The IBM piece is exactly the kind of stuff I’m looking for
Ummmmmmm. I have just spent nine months working on my MSc Dissertation. The project was about testing the hypothesis that ORM is at least 25% more effective than other approaches such as UML & ER.
My conclusion from that project (and of many years of working with ORM) is not to waste your time with the approach recommended on the IBM website.
I found several research studies that show that if you must use UML, then its best to start by creating "Data only Class models" without bothering with the Use Case stuff.
Now "Data only Class models" are remarkably similar to ER models.
And the best way to create an ER model is by generating it from an object-role model. (by using an ORM Tool).
So once you get your head around ORM, then you can generate and update ER models to your hearts content - with very little extra effort.
Now I think my case might be somewhat exceptional here, since my current focus is less on ORM’s contribution to improving the code or software, and more to the benefits that might be derived for ORM from a project management angle
Welcome to the world of the enlightened few!
That's where I started (many years ago )
If you look in the ORM2005 section of the library you will see the "Requirements Engineering with ORM" presentation that I gave in Cyprus.
Your case is "exceptional" only in the sense that not many folks seem to see the connection.
Clarifying – defining the logical structure
ORM enables semantic precision because ORM uses "verbalization" techniques to express ORM diagrams in easy-to-understand sentences.
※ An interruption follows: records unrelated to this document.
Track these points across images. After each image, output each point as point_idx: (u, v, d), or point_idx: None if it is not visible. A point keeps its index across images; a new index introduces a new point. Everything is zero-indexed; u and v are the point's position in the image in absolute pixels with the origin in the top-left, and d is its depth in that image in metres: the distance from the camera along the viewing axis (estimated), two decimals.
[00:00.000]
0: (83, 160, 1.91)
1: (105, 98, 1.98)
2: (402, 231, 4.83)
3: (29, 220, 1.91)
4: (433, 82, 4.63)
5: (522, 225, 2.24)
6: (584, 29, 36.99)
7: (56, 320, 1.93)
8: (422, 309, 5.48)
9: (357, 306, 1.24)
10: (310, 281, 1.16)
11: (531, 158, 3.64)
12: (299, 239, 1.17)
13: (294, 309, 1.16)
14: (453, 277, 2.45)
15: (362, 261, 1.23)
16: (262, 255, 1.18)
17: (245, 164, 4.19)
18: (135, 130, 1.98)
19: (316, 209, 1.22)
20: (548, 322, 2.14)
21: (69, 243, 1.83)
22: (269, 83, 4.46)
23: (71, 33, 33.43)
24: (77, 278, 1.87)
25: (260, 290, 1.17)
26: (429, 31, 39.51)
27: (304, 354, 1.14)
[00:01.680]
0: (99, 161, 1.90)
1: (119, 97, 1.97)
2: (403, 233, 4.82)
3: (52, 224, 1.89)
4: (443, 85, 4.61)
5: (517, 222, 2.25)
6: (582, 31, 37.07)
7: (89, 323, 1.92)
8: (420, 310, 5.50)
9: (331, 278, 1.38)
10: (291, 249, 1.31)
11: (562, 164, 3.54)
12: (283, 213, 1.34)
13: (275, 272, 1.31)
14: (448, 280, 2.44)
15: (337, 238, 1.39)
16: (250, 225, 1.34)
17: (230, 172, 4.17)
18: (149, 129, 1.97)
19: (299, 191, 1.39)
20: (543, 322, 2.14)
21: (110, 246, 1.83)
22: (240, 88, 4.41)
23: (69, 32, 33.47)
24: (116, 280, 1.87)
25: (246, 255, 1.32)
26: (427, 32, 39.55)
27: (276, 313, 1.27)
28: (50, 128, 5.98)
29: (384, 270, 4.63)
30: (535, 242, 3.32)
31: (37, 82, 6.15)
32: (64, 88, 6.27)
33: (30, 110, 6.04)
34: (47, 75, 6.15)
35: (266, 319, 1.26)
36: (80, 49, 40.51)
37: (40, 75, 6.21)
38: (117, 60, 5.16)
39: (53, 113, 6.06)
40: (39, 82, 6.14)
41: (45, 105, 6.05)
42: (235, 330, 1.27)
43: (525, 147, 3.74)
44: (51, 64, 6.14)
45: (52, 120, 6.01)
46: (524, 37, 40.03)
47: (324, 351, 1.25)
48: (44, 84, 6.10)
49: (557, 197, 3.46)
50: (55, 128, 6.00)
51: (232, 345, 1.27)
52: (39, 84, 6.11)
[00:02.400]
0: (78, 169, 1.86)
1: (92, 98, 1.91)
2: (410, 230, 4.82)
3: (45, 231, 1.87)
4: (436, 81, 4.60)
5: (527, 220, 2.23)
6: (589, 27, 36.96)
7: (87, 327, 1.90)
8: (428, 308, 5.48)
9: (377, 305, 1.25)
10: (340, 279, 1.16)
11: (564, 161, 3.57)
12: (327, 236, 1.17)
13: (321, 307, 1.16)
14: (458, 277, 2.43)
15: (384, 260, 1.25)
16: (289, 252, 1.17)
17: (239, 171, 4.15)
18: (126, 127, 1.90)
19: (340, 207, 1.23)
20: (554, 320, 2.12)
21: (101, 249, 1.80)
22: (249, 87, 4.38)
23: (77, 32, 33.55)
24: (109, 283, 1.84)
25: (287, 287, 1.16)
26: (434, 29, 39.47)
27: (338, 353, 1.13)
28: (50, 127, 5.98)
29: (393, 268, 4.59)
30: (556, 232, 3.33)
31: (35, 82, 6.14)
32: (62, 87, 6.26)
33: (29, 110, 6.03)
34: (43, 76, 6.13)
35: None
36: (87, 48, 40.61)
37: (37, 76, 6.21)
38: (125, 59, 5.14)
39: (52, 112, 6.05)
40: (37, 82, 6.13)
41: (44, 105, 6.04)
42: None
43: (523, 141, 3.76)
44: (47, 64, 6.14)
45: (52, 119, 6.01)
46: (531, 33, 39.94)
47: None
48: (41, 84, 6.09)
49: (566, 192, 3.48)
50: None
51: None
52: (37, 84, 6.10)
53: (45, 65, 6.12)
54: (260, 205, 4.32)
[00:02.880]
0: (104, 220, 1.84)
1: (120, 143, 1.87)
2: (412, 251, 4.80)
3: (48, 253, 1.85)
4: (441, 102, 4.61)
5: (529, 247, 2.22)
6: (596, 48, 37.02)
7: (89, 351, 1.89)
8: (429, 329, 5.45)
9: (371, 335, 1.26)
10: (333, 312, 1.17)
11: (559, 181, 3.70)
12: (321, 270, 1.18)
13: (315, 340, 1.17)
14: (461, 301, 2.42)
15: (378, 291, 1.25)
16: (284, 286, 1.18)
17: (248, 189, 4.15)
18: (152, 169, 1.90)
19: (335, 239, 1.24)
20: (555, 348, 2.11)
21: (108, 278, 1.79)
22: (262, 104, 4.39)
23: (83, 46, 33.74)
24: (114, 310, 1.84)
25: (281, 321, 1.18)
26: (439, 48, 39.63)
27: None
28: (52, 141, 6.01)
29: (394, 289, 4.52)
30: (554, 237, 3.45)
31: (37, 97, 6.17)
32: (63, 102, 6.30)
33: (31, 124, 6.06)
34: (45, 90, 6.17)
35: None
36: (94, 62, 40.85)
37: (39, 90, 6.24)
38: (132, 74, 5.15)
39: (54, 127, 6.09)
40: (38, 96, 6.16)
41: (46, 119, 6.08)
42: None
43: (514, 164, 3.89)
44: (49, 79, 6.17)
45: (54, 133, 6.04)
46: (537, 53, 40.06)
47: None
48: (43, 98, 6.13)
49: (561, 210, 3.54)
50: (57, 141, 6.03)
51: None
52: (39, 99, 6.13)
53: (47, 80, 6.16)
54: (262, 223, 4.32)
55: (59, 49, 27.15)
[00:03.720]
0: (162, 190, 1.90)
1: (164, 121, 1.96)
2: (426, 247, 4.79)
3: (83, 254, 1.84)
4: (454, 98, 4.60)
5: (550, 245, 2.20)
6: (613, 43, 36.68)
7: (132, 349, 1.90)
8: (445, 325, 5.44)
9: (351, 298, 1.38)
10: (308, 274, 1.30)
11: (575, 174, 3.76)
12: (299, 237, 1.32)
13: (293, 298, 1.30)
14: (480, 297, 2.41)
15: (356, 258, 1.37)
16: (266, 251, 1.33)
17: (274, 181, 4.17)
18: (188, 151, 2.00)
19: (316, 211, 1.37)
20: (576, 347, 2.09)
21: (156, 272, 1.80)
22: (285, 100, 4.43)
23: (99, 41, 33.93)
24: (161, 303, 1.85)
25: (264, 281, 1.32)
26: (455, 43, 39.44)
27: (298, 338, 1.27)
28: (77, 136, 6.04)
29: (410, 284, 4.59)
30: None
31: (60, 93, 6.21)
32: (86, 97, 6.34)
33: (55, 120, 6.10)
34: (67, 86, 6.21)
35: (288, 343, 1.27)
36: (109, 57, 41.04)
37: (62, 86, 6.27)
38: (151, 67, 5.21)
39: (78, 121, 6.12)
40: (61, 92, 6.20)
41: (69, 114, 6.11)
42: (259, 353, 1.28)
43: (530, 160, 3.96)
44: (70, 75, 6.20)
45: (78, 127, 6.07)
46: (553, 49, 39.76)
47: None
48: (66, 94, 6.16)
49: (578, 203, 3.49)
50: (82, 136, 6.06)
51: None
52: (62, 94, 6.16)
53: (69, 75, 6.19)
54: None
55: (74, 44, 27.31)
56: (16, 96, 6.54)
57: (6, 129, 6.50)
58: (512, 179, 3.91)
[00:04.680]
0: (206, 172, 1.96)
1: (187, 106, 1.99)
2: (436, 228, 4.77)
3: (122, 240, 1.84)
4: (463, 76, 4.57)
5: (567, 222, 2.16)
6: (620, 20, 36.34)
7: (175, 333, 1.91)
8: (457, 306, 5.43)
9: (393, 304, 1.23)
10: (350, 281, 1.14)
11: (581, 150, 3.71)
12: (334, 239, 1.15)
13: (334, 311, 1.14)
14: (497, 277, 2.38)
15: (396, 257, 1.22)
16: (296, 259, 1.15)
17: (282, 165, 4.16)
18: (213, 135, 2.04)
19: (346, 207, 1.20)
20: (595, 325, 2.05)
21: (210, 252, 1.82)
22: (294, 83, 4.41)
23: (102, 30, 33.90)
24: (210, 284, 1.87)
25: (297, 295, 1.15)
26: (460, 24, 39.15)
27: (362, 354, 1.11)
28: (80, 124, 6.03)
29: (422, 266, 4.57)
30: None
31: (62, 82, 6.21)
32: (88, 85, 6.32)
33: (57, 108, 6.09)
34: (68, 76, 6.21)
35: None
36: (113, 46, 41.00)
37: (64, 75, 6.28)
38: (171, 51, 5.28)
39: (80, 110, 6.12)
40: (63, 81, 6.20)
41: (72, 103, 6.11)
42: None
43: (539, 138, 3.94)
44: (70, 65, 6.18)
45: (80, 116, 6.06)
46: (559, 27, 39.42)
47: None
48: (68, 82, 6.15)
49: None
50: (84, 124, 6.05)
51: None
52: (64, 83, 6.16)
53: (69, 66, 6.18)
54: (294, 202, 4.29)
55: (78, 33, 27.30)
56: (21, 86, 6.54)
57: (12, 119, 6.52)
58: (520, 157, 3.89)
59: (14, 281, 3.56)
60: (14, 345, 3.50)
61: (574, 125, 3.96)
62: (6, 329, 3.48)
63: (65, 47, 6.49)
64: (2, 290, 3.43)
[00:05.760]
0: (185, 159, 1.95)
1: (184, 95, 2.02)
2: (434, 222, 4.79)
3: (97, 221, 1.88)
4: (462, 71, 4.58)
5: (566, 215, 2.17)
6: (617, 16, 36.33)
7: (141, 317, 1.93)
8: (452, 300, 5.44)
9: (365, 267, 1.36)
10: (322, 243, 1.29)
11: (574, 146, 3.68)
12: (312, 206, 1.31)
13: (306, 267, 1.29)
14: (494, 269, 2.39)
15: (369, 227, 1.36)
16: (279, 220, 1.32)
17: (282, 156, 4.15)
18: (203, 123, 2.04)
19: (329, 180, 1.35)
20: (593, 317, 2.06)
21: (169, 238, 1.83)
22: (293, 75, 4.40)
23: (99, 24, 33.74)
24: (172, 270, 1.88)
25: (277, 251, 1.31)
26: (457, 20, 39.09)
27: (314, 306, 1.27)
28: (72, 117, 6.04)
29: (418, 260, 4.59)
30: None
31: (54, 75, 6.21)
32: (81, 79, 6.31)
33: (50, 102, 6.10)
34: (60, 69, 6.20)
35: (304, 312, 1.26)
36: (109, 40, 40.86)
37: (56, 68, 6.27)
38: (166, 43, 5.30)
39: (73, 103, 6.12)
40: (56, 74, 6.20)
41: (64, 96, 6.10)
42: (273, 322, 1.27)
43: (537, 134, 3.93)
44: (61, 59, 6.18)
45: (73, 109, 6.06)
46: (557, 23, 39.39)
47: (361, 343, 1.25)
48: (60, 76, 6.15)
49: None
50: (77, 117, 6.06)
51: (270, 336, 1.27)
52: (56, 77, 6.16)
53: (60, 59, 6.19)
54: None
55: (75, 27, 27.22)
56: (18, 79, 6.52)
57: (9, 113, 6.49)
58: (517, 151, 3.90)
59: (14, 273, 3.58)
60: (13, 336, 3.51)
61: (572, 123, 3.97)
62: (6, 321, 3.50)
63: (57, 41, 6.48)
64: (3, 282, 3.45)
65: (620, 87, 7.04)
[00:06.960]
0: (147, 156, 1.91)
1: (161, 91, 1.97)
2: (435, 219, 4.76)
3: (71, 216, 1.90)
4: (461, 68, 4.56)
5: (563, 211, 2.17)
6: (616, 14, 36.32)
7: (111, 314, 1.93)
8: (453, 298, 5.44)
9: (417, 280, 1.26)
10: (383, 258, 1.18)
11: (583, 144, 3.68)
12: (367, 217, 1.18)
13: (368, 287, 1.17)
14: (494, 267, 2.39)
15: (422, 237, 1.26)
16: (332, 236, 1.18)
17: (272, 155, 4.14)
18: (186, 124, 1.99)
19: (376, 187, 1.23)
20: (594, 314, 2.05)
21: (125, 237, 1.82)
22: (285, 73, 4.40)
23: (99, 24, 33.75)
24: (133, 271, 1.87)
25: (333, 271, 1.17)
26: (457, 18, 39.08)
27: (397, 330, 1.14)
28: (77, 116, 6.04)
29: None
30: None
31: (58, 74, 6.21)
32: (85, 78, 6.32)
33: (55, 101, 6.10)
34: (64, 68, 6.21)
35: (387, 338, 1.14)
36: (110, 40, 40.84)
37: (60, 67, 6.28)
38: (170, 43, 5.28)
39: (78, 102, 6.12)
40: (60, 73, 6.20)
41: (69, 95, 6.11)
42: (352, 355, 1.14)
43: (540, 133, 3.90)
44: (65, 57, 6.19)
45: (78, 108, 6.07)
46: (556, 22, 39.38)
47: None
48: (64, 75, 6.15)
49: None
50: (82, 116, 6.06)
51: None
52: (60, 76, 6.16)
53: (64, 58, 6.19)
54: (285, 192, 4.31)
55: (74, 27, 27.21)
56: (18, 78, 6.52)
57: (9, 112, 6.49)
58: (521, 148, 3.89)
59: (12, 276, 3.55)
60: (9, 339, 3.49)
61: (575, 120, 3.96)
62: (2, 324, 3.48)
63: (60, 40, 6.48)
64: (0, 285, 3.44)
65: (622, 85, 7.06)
This makes it easy for a non-technical domain expert to understand the precise meaning of an object-role model.
If you look at the following diagram, it gives an example of how to use the "Uniqueness constraint" and the "Mandatory role constraint" to precisely define the fact "Student writes Dissertation".
A uniqueness constraint is represented by a line that spans one or more roles. The line signifies that there may not be any duplicate values in the column(s) that are spanned by the uniqueness constraint line. Thus, in the left hand column of the first row, the line over the left hand role means that the value of Student (.id) may not be duplicated in any of the instances of this fact type. The right hand column shows the verbalized fact. We can immediately see that the sentence "It is possible that more than one Student writes the same Dissertation" is against the University rules so this constraint structure is not correct.
In the second row, we have added a uniqueness constraint over the right hand role. This means that there may not be more than one instance of each Dissertation in the column. However, the verbalization "Each Student writes at most one Dissertation" shows that this fact does not meet University requirements because the term "at most one" allows for a student not to write a Dissertation at all!
In the third row, the dot on the left hand role signifies a "mandatory role constraint". This means that every instance of "Student" must play a role in this fact. By combining the two uniqueness constraints with a mandatory constraint, we get the following verbalization that exactly meets the University requirements:
Each Student writes exactly one Dissertation.
For each Dissertation, at most one Student writes that Dissertation.
ORM is unique in providing an easy to understand conceptual information model that is at the same time, a formal description of the application domain.